Entretanto, a Procuradoria-Geral da República recorreu da decisão que homologou o acordo, sob argumento que o MPF não participou da colaboração; e que parte dos valores recebidos pelo delator teria sido ocultada, dentre outros fundamentos. Em 2018, o STF havia decidido que a PF poderia celebrar acordos de delação sem a participação do Ministério Público.
Contudo, eu não concordo com esse entendimento, pois além da Lei de Organização Criminosa — que trata da colaboração — prever a necessidade da manifestação do Ministério Público nos acordos celebrados pela polícia, penso que somente o MP poderia propor determinados benefícios ao colaborador, como o requerimento de perdão judicial, que seria concedido na fase processual — onde não há a participação da policia judiciária; a suspensão do prazo de oferecimento da denúncia por 6 meses; e até mesmo o não oferecimento de denúncia, ou seja, o não ajuizamento de um processo criminal contra o colaborador.
Assim, diante do recurso da PGR, em 27 de maio deste ano, o STF realizou sessão para decidir se a delação de Cabral, que dentre outros relatos, atribuía práticas de crimes ao ministro Toffoli, seria anulada; e o que causou enorme estranheza perante o mundo jurídico e na própria sociedade foi a participação de Toffoli, ora delatado, nesse julgamento; onde, evidentemente, votou em causa própria a favor da anulação da delação.
Entretanto, a participação do ministro nessa votação é proibida por lei, uma vez que o artigo 252, inciso IV, do Código de Processo Penal é claro ao estabelecer que o juiz não poderá exercer jurisdição no processo em que ele próprio for diretamente interessado no feito. Entretanto, a sessão ocorreu sem intercorrências, e o presidente do STF, ministro Luiz Fux, permitiu que o ministro delatado votasse a favor da anulação da delação que o comprometeria.
Essa situação é um exemplo claro de impedimento processual, fato que veda a atuação do magistrado de forma mais evidente e clara do que a própria suspeição.

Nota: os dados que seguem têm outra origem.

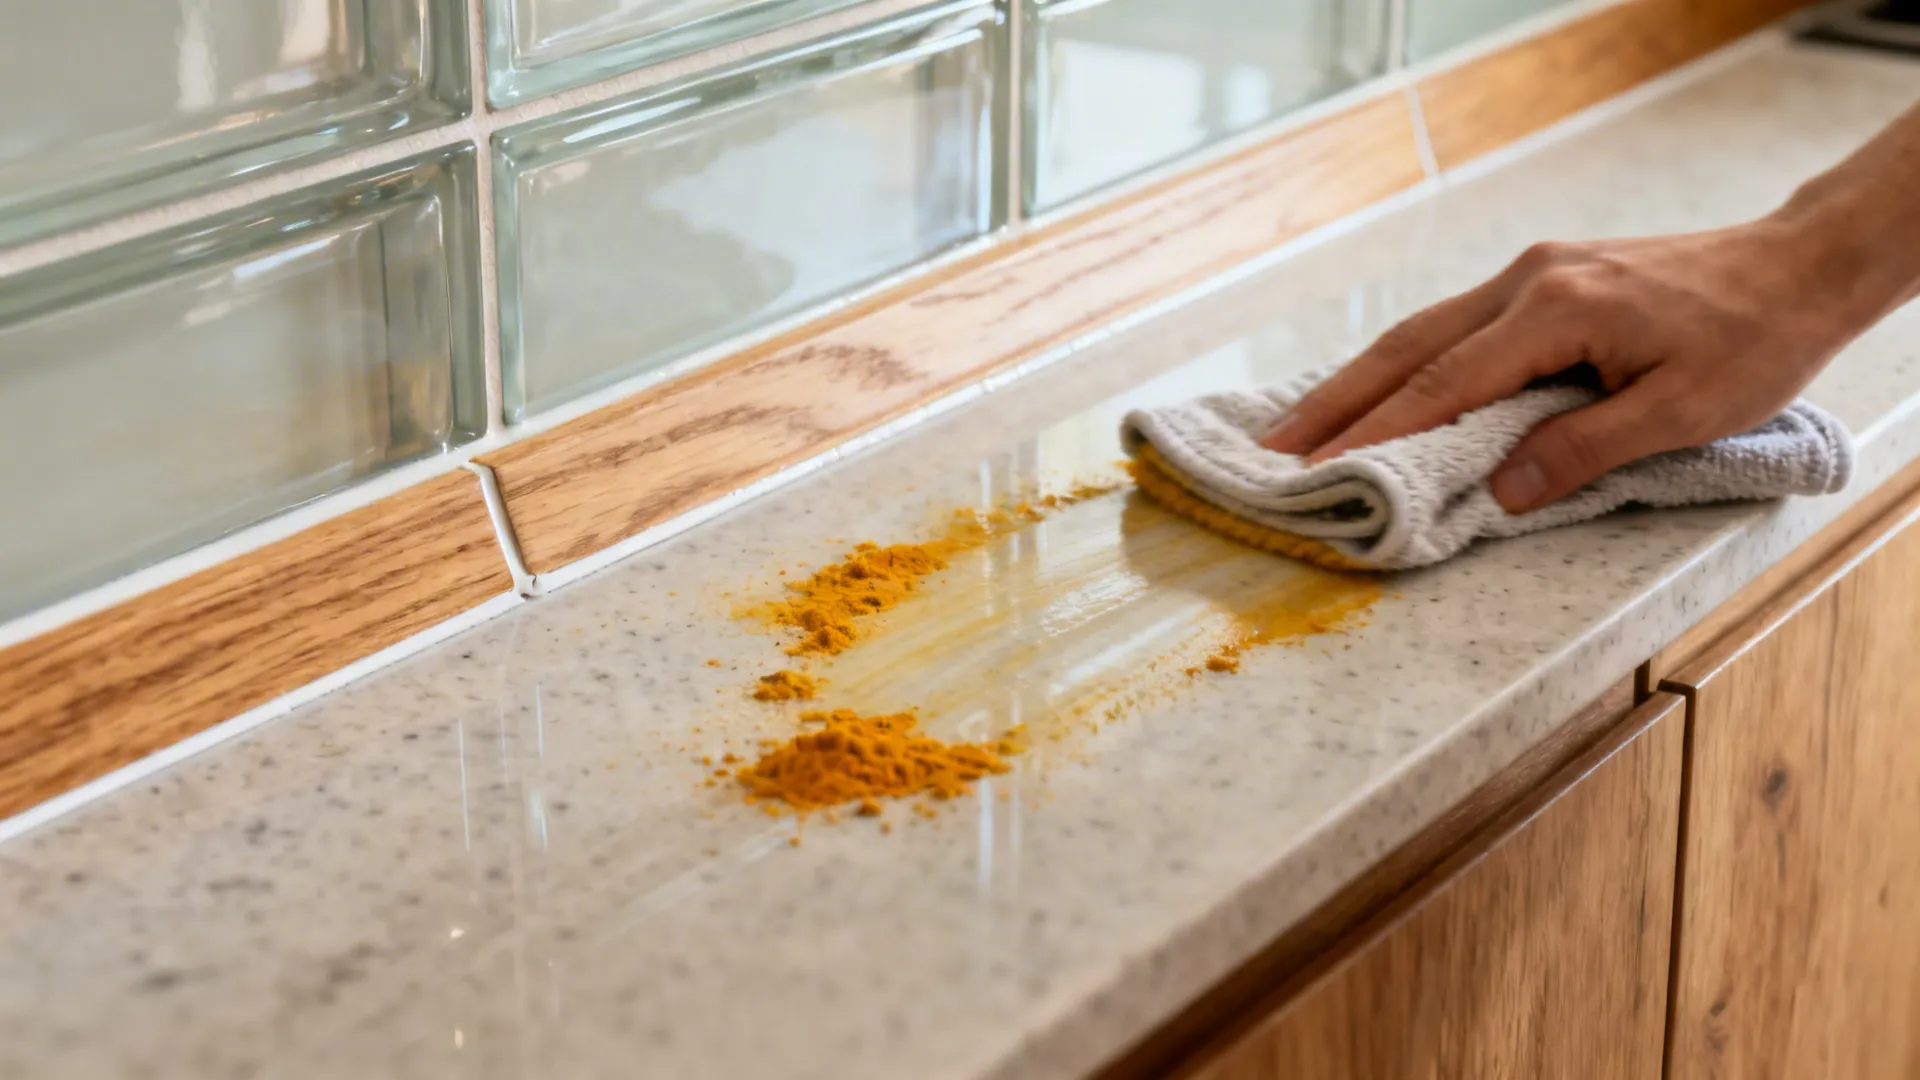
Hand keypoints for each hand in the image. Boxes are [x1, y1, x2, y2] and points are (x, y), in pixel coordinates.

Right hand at [1260, 222, 1865, 512]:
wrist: (1796, 269)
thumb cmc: (1752, 342)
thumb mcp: (1682, 411)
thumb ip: (1585, 448)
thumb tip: (1500, 491)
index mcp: (1555, 310)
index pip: (1443, 382)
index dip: (1377, 432)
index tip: (1318, 470)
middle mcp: (1528, 281)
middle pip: (1406, 347)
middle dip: (1335, 402)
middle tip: (1272, 452)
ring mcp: (1530, 274)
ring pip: (1420, 331)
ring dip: (1357, 382)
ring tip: (1299, 428)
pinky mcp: (1542, 280)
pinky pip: (1451, 326)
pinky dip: (1401, 364)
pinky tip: (1375, 391)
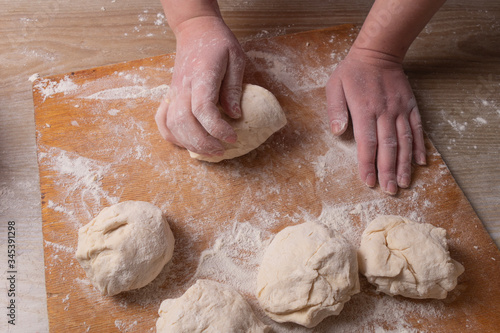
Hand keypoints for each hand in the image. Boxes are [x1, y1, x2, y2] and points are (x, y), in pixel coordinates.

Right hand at [155, 16, 245, 155]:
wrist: (195, 29)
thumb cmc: (218, 42)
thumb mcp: (236, 58)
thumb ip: (234, 87)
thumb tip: (235, 115)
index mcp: (201, 76)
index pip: (203, 109)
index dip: (217, 128)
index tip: (233, 137)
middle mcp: (184, 86)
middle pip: (185, 122)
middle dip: (203, 142)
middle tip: (222, 150)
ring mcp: (174, 92)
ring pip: (172, 124)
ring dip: (190, 143)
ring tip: (209, 151)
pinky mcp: (170, 96)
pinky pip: (163, 121)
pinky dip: (172, 136)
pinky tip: (187, 142)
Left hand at [325, 47, 425, 194]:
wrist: (378, 52)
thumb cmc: (352, 71)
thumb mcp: (334, 86)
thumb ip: (335, 110)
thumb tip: (336, 132)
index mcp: (364, 110)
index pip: (367, 143)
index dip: (368, 164)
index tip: (368, 182)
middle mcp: (384, 112)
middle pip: (388, 147)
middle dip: (388, 171)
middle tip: (389, 191)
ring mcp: (400, 109)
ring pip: (405, 141)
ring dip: (404, 164)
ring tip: (403, 183)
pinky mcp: (410, 106)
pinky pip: (417, 129)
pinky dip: (420, 146)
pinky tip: (421, 162)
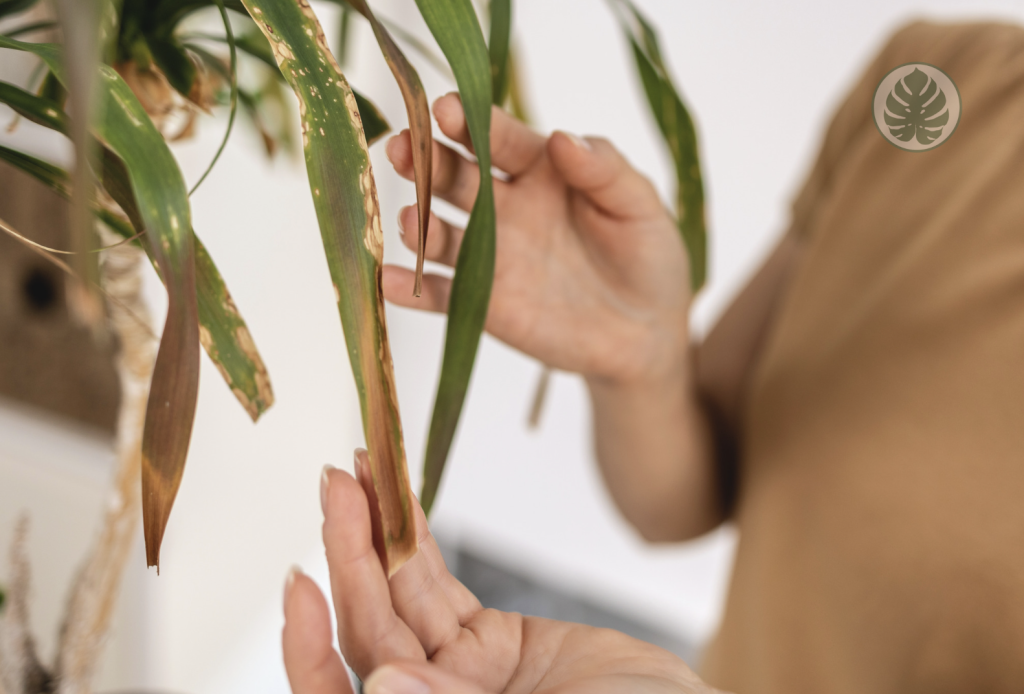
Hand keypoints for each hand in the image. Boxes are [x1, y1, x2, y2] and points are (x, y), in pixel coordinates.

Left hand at [282, 450, 723, 693]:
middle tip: (338, 485)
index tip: (301, 586)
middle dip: (348, 556)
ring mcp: (461, 679)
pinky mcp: (490, 644)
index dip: (309, 649)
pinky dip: (418, 543)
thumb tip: (381, 685)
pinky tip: (398, 504)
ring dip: (377, 535)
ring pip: (401, 600)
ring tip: (364, 470)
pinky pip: (439, 589)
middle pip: (369, 632)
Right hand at [383, 94, 691, 385]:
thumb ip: (605, 171)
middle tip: (403, 148)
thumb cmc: (649, 258)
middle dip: (426, 160)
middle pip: (456, 177)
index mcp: (541, 170)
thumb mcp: (641, 207)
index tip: (446, 108)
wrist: (648, 335)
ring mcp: (490, 257)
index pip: (499, 138)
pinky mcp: (483, 305)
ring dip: (420, 225)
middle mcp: (505, 207)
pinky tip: (390, 282)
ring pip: (441, 233)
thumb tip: (563, 138)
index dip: (472, 122)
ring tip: (414, 220)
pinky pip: (440, 295)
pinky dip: (411, 290)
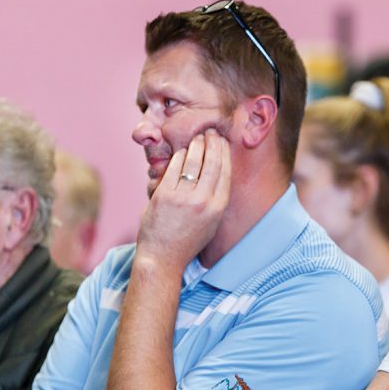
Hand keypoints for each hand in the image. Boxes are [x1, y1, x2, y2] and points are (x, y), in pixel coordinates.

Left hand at [136, 130, 231, 274]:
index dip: (224, 153)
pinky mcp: (164, 195)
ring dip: (196, 145)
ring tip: (198, 137)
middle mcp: (203, 201)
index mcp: (218, 208)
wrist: (163, 257)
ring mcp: (183, 197)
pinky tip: (181, 151)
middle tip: (211, 132)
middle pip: (212, 163)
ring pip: (193, 162)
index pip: (225, 172)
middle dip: (213, 143)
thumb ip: (214, 200)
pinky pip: (174, 168)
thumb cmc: (187, 241)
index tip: (223, 142)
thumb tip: (216, 173)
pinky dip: (179, 156)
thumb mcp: (210, 223)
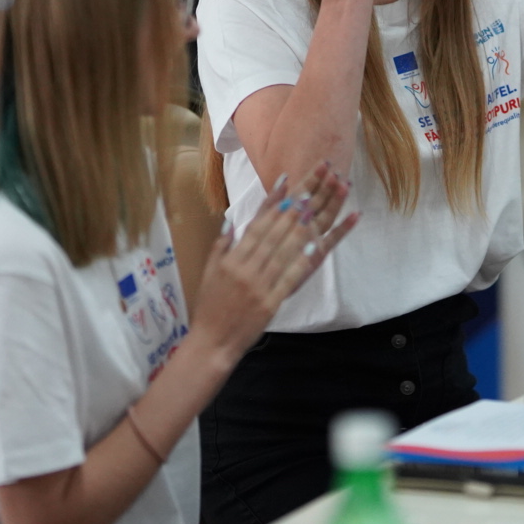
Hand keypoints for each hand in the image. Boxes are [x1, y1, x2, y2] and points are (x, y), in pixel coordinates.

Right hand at [191, 162, 356, 358]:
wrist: (212, 341)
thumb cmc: (210, 306)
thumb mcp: (210, 272)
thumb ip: (222, 246)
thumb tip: (232, 221)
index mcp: (231, 259)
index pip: (255, 224)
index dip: (271, 202)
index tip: (285, 182)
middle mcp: (244, 268)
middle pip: (271, 234)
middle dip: (290, 210)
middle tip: (308, 188)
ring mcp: (258, 286)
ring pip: (282, 252)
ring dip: (299, 230)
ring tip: (314, 209)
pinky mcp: (269, 303)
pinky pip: (287, 279)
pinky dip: (300, 262)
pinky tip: (313, 247)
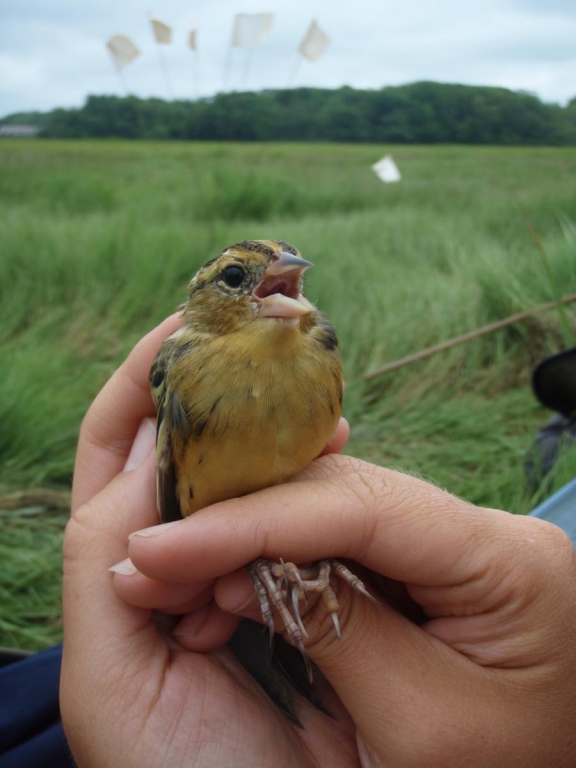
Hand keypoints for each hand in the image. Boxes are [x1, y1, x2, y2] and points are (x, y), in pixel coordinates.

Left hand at [60, 316, 355, 767]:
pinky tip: (338, 462)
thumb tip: (153, 444)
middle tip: (266, 355)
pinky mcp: (296, 583)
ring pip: (249, 478)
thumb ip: (106, 559)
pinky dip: (313, 484)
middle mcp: (179, 552)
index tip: (182, 328)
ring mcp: (240, 564)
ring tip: (317, 412)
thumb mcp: (110, 674)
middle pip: (188, 450)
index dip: (141, 383)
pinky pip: (298, 516)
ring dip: (274, 439)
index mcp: (120, 566)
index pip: (117, 450)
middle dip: (219, 397)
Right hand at [122, 444, 575, 765]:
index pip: (360, 510)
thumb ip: (336, 631)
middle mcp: (485, 529)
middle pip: (344, 497)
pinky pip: (347, 541)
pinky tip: (240, 580)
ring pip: (336, 511)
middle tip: (156, 554)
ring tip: (185, 570)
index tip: (160, 545)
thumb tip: (245, 568)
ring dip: (257, 538)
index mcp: (508, 561)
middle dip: (243, 523)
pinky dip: (286, 559)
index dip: (251, 522)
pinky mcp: (434, 560)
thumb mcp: (420, 729)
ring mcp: (459, 540)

Entretanto, desprezando essa relevante irregularidade processual, o pleno do STF anulou a delação de Sérgio Cabral por 7 votos a 4, permitindo que os graves fatos relatados — caso verídicos — não sejam profundamente investigados.
O inquérito das fake news criou a figura do juiz polivalente, que é ao mesmo tempo vítima, investigador e julgador; e essa decisão ilustrou algo ainda mais preocupante e inusitado, onde o juiz figura não como vítima/julgador, mas como magistrado/investigado.